Combinatorial Regression Techniques for Sparse Processing

Lecture / Panel
 
For NYU Community

Speaker: Amin Khajehnejad

Host Faculty: Professor Ivan Selesnick

Abstract

I will talk about the adoption of some combinatorial techniques in the reconstruction of high dimensional sparse data sets and low rank matrices from lower dimensional linear projections. The proposed techniques facilitate the decoding of (analog) sparse signals with extremely large dimensions in times substantially less time than the traditional convex optimization and greedy based approaches. I will mention specific statistical inference applications where the proposed methods can be used for dimensionality reduction and learning.
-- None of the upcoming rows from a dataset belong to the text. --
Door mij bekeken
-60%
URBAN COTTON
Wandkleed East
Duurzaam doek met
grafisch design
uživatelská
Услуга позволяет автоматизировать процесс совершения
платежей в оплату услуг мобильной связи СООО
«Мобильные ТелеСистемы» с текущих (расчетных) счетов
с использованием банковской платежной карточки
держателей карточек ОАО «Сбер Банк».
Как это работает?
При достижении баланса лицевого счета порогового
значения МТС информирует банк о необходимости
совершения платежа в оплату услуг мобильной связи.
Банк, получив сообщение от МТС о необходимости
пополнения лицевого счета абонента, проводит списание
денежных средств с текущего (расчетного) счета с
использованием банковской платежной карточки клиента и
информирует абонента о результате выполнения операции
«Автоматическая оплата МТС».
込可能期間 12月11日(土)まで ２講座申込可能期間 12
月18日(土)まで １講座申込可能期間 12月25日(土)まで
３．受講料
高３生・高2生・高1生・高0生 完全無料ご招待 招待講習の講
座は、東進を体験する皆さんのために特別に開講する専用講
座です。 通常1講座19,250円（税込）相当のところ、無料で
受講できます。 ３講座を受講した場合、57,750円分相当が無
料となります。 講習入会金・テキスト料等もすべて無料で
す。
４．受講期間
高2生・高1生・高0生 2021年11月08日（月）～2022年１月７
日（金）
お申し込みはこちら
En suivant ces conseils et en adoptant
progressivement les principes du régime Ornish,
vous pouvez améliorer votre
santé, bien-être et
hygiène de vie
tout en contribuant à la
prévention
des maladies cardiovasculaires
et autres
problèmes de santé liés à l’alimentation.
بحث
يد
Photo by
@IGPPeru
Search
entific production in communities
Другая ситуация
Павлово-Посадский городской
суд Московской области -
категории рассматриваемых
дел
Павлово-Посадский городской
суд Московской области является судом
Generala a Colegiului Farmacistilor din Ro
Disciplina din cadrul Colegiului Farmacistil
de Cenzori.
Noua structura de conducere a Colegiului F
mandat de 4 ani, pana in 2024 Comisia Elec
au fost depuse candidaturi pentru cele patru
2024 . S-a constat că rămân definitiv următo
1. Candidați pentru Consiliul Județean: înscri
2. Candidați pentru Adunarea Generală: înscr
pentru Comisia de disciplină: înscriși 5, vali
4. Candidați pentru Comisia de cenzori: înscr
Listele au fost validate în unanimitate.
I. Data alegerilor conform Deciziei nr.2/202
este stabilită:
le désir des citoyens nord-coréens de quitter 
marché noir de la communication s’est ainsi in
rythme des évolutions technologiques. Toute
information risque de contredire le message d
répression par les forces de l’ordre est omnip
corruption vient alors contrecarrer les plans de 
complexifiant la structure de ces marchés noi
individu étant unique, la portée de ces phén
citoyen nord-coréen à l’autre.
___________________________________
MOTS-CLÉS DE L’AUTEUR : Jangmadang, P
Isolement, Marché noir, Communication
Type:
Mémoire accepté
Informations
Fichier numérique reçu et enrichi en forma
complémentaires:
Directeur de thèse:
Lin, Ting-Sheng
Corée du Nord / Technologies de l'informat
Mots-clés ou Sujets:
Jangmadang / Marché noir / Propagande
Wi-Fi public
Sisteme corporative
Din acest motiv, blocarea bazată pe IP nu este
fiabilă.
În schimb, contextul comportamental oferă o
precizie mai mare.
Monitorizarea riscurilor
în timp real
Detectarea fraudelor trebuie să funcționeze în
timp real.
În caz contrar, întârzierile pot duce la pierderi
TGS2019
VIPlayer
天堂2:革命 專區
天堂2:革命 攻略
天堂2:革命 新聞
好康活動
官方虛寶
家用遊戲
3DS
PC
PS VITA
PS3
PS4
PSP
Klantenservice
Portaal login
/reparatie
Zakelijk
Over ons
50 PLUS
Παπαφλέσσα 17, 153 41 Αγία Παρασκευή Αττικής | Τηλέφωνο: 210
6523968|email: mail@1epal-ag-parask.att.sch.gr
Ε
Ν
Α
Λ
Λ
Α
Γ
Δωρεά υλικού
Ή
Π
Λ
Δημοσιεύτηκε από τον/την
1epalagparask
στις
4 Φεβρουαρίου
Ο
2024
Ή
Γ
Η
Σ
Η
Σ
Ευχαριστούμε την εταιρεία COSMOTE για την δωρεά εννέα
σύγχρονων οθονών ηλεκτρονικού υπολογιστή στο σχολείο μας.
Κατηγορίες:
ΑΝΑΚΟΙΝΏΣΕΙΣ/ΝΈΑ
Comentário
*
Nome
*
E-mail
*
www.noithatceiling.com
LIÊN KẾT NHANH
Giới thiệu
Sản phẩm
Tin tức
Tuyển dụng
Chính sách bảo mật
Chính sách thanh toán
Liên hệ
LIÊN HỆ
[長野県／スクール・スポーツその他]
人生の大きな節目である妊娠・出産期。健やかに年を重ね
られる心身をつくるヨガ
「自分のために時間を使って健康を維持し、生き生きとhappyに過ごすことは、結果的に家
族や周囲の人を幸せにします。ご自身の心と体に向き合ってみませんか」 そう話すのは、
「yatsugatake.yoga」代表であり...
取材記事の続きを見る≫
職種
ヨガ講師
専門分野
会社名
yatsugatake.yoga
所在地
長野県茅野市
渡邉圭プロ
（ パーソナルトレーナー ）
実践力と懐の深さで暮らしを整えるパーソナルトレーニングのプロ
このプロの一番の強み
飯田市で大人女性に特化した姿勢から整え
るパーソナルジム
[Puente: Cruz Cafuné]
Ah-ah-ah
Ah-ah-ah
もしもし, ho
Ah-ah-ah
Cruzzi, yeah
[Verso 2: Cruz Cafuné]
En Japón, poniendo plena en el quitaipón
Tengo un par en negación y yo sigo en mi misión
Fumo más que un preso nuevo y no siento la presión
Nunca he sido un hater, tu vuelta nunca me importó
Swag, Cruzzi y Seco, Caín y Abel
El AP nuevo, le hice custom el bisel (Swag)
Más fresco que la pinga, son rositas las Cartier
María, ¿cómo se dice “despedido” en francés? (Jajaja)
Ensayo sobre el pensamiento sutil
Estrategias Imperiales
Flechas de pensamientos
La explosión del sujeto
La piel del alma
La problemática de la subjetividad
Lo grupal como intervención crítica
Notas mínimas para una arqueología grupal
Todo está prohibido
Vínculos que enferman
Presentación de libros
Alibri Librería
Examples of such application are in neighbour discovery in wireless ad-hoc networks, market basket analysis, prediction of financial market events, political ranking and digital health.

About the Speaker

Amin Khajehnejad finished his PhD in electrical engineering from California Institute of Technology in June 2012. His areas of expertise are statistical signal processing, optimization, machine learning, dimensionality reduction techniques, information theory and coding. His thesis was titled "combinatorial regression and improved basis pursuit for sparse recovery", for which he received the Wiltz prize for outstanding research in electrical engineering. He obtained MS and BS degrees in electrical engineering from Caltech and University of Tehran in 2009 and 2007, respectively. In addition, he has had consulting appointments with various firms and research labs such as Lyric Semiconductor Inc., NEC Laboratories America, Proteus Digital Health, D.E Shaw & Co. and some other financial firms.